Chart understanding data

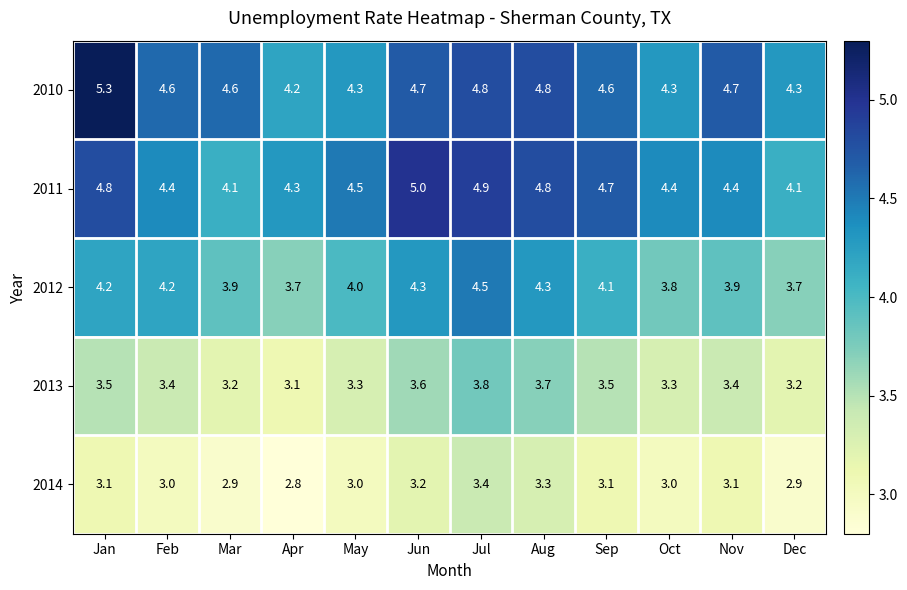

How many 2014 values are between 3 and 4?

9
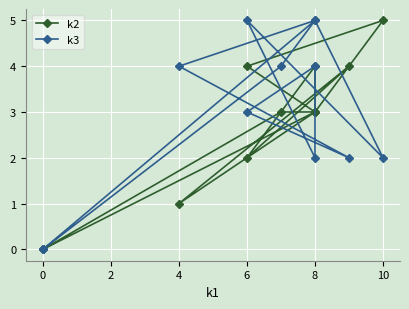

List the series in order of their peak value, highest first.

k2, k3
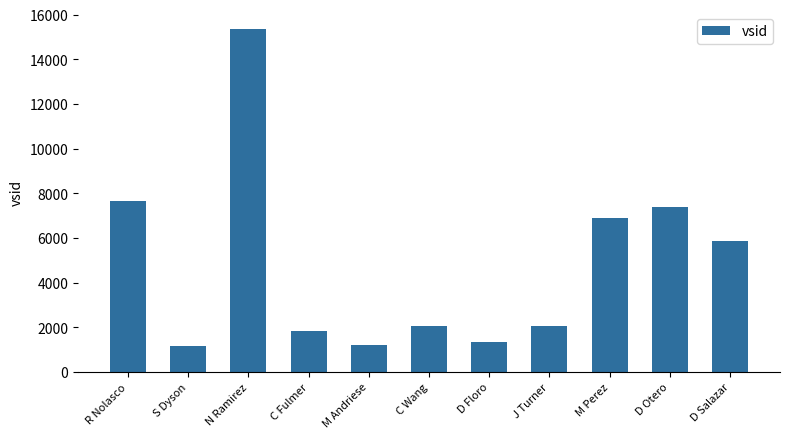

Which category has the highest value across all series?

N Ramirez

*TASK DESCRIPTION*: Render the data above as a Markdown table with the columns No. and Line, one row for each non-blank line, numbered in order. Leave the pictures out.

*ANSWER SECTION*:
| No. | Line |
|---|---|
| 1 | How many 2014 values are between 3 and 4? |
| 2 | 9 |
| 3 | List the series in order of their peak value, highest first. |
| 4 | k2, k3 |
| 5 | Which category has the highest value across all series? |
| 6 | N Ramirez |